Stored items from a collection
----------
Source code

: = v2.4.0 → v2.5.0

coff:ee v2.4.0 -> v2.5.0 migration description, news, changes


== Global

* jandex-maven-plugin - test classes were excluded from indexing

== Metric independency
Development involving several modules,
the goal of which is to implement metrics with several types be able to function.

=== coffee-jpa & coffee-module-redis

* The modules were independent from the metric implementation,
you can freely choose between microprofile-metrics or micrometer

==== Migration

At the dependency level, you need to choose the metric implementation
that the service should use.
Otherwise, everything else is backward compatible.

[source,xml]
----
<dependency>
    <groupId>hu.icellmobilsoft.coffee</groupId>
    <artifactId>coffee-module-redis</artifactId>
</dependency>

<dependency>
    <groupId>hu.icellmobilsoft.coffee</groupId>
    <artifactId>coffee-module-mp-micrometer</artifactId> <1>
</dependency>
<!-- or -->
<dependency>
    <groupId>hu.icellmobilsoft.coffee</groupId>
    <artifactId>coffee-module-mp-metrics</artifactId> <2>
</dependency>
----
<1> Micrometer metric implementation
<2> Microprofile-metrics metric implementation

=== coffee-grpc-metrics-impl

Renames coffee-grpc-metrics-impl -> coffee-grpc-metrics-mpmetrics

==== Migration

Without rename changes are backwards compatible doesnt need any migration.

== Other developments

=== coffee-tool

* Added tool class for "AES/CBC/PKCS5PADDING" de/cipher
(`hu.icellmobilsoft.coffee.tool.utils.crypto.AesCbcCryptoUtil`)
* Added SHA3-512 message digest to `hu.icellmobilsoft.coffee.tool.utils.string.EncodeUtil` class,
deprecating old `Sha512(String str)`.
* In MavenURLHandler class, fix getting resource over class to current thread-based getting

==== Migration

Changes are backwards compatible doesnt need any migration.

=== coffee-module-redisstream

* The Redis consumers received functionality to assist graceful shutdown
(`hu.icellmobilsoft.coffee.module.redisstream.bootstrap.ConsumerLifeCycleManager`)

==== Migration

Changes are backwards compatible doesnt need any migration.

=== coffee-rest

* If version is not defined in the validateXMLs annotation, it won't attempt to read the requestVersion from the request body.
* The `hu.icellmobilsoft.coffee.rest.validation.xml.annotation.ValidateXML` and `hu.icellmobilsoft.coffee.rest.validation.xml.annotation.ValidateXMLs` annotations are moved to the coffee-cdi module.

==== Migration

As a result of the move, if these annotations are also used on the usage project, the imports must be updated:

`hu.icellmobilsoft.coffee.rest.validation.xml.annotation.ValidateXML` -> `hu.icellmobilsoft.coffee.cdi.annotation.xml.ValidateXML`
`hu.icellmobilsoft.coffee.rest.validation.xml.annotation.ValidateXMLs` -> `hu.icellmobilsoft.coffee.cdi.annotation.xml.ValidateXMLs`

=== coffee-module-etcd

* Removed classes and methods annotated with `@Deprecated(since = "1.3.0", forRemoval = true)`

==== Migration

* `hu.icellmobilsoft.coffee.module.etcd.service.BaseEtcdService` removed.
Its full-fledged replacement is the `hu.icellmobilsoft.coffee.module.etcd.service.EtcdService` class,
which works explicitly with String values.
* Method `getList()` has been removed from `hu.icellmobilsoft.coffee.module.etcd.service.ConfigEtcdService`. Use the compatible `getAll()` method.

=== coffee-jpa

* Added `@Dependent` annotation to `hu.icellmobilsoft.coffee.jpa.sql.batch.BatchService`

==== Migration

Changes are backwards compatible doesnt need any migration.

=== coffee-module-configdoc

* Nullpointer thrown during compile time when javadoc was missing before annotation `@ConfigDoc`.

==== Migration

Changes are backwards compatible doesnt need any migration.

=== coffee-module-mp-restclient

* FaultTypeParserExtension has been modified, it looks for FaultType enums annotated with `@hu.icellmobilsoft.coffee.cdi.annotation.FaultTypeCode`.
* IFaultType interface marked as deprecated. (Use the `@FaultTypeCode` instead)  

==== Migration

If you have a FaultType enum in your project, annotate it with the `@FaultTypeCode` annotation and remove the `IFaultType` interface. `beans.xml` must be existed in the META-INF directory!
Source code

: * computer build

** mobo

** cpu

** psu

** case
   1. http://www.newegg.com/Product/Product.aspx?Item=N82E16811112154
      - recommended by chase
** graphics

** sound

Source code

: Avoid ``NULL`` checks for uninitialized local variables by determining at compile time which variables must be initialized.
----------
ASSIGNMENT:
Reproduce the full set of records precisely.

RESPONSE:
Source code

: = v2.4.0 → v2.5.0

coff:ee v2.4.0 -> v2.5.0 migration description, news, changes


== Global

* jandex-maven-plugin - test classes were excluded from indexing

== Metric independency
Development involving several modules,
the goal of which is to implement metrics with several types be able to function.

=== coffee-jpa & coffee-module-redis

* The modules were independent from the metric implementation,
you can freely choose between microprofile-metrics or micrometer

==== Migration

At the dependency level, you need to choose the metric implementation
that the service should use.
Otherwise, everything else is backward compatible.

[source,xml]
----
<dependency>
    <groupId>hu.icellmobilsoft.coffee</groupId>
    <artifactId>coffee-module-redis</artifactId>
</dependency>

<dependency>
    <groupId>hu.icellmobilsoft.coffee</groupId>
    <artifactId>coffee-module-mp-micrometer</artifactId> <1>
</dependency>
<!-- or -->
<dependency>
    <groupId>hu.icellmobilsoft.coffee</groupId>
    <artifactId>coffee-module-mp-metrics</artifactId> <2>
</dependency>
----
<1> Micrometer metric implementation
<2> Microprofile-metrics metric implementation

=== coffee-grpc-metrics-impl

Renames coffee-grpc-metrics-impl -> coffee-grpc-metrics-mpmetrics

==== Migration

Without rename changes are backwards compatible doesnt need any migration.

== Other developments

=== coffee-tool

* Added tool class for "AES/CBC/PKCS5PADDING" de/cipher
(`hu.icellmobilsoft.coffee.tool.utils.crypto.AesCbcCryptoUtil`)
* Added SHA3-512 message digest to `hu.icellmobilsoft.coffee.tool.utils.string.EncodeUtil` class,
deprecating old `Sha512(String str)`.
* In MavenURLHandler class, fix getting resource over class to current thread-based getting

==== Migration

Changes are backwards compatible doesnt need any migration.

=== coffee-module-redisstream

* The Redis consumers received functionality to assist graceful shutdown
(`hu.icellmobilsoft.coffee.module.redisstream.bootstrap.ConsumerLifeCycleManager`)

==== Migration

Changes are backwards compatible doesnt need any migration.

=== coffee-rest

* If version is not defined in the validateXMLs annotation, it won't attempt to read the requestVersion from the request body.
* The `hu.icellmobilsoft.coffee.rest.validation.xml.annotation.ValidateXML` and `hu.icellmobilsoft.coffee.rest.validation.xml.annotation.ValidateXMLs` annotations are moved to the coffee-cdi module.

==== Migration

As a result of the move, if these annotations are also used on the usage project, the imports must be updated:

`hu.icellmobilsoft.coffee.rest.validation.xml.annotation.ValidateXML` -> `hu.icellmobilsoft.coffee.cdi.annotation.xml.ValidateXML`
`hu.icellmobilsoft.coffee.rest.validation.xml.annotation.ValidateXMLs` -> `hu.icellmobilsoft.coffee.cdi.annotation.xml.ValidateXMLs`

=== coffee-module-etcd

* Removed classes and methods annotated with `@Deprecated(since = "1.3.0", forRemoval = true)`

==== Migration

* `hu.icellmobilsoft.coffee.module.etcd.service.BaseEtcdService` removed.
Its full-fledged replacement is the `hu.icellmobilsoft.coffee.module.etcd.service.EtcdService` class,
which works explicitly with String values.
* Method `getList()` has been removed from `hu.icellmobilsoft.coffee.module.etcd.service.ConfigEtcdService`. Use the compatible `getAll()` method.

=== coffee-jpa

* Added `@Dependent` annotation to `hu.icellmobilsoft.coffee.jpa.sql.batch.BatchService`

==== Migration

Changes are backwards compatible doesnt need any migration.

=== coffee-module-configdoc

* Nullpointer thrown during compile time when javadoc was missing before annotation `@ConfigDoc`.

==== Migration

Changes are backwards compatible doesnt need any migration.

=== coffee-module-mp-restclient

* FaultTypeParserExtension has been modified, it looks for FaultType enums annotated with `@hu.icellmobilsoft.coffee.cdi.annotation.FaultTypeCode`.
* IFaultType interface marked as deprecated. (Use the `@FaultTypeCode` instead)  

==== Migration

If you have a FaultType enum in your project, annotate it with the `@FaultTypeCode` annotation and remove the `IFaultType` interface. `beans.xml` must be existed in the META-INF directory!
Source code

: * computer build

** mobo

** cpu

** psu

** case
   1. http://www.newegg.com/Product/Product.aspx?Item=N82E16811112154
      - recommended by chase
** graphics

** sound

Source code

: Avoid ``NULL`` checks for uninitialized local variables by determining at compile time which variables must be initialized.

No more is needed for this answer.